The principle of Jewish supremacy in Israel has long been evident in Israeli laws, starting with the 1950 Law of Return and extending through the 2018 “nation-state law.” But even more important than the laws are the clear discriminatory practices that we see every day in both Israel and the occupied West Bank. As Hagai Elad, the former director of the Israeli civil rights organization B’Tselem, wrote recently in The New York Times, a devastating “wave of violence” behind the Green Line “is the inevitable result of what can only be understood as Israel’s decades-long effort to achieve total control over the West Bank.”
At the root of the disregard for principles of freedom and equality when it comes to Palestinians is, I believe, a lack of empathy — itself a value deeply rooted in Judaism and Christianity. Over the past 12 months of war, rabbis and Christian Zionist leaders have demonstrated a total lack of empathy towards Palestinians, but shameful support for their total destruction.
The Prime Minister of Israel and his defense minister called on his own soldiers to treat Palestinians as the hated biblical enemy of Amalek — in regards to whom, in the Bible, Jews are commanded to “spare no one, but kill alike men and women, infants and sucklings, oxen and sheep, camels and asses!”
Empathy is based on striving to understand the other. The Hamas atrocities of Oct. 7, 2023, were horrifying and must be condemned. No one should ask Israelis or their supporters to agree with those who act against Israel. But basic humanitarian law and ethics stipulate that even Palestinian prisoners have dignity and the right to basic needs such as hygiene and family visits. Does denying them those rights — or denying the right of their community to support them — make them change? The opposite is true, it plants even more hatred and is illogical.
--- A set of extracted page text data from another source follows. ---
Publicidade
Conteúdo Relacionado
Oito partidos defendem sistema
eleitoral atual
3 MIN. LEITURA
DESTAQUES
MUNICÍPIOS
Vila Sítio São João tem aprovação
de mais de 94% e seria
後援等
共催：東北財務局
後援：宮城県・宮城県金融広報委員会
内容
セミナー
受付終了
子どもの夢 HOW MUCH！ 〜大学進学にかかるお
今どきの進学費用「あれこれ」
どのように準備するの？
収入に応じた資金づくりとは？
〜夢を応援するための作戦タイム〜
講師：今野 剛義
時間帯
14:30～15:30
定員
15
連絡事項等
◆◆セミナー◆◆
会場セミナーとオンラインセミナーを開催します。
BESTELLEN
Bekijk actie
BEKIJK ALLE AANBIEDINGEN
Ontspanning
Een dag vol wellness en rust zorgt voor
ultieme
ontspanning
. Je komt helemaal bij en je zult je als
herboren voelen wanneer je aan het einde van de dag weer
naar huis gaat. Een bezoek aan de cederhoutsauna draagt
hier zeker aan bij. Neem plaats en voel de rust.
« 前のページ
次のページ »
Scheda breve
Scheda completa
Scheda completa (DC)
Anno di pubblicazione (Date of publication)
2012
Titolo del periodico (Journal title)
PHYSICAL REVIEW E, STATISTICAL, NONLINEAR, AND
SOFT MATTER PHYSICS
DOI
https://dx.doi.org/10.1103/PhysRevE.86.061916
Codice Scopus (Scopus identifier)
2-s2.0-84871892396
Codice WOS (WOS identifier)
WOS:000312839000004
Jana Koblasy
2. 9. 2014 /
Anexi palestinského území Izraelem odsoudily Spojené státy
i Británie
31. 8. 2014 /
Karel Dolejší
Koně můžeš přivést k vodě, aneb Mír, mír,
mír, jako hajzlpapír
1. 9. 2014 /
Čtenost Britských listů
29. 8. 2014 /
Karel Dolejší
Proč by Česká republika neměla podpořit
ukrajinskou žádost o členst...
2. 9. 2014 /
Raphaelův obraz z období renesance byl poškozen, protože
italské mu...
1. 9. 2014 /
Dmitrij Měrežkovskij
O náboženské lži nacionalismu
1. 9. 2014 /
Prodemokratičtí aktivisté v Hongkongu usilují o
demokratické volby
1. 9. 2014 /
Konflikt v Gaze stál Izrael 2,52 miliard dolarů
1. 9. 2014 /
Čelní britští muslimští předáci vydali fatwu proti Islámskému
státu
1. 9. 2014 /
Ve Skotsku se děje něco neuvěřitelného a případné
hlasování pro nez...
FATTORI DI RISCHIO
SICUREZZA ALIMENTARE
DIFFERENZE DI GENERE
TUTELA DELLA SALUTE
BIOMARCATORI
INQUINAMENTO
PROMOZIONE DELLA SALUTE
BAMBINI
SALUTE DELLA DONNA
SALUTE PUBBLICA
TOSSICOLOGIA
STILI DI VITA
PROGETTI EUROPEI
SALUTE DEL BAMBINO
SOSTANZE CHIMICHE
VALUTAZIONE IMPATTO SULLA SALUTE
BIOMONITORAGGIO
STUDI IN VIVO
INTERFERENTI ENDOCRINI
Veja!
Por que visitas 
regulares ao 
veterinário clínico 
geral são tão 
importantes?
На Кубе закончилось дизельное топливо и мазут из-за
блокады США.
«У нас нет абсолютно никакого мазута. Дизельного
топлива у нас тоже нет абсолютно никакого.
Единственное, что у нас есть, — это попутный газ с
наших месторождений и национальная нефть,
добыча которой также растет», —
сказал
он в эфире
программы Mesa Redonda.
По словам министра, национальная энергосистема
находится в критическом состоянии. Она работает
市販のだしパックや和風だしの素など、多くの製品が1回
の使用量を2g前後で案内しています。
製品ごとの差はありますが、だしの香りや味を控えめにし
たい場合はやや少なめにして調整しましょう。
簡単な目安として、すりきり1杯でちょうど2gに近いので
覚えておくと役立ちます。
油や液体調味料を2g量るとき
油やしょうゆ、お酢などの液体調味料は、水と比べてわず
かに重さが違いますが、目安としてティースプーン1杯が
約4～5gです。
It is only through empathy — through understanding — that we will be able to bring peace to this extraordinarily damaged region. From empathy will come a push for freedom and equality; it is there that we must start. My plea to Jews, Christians, and Americans of all stripes is to find empathy for Palestinians, and push those in power to find the same. It is our best, precious chance for a resolution to all this pain.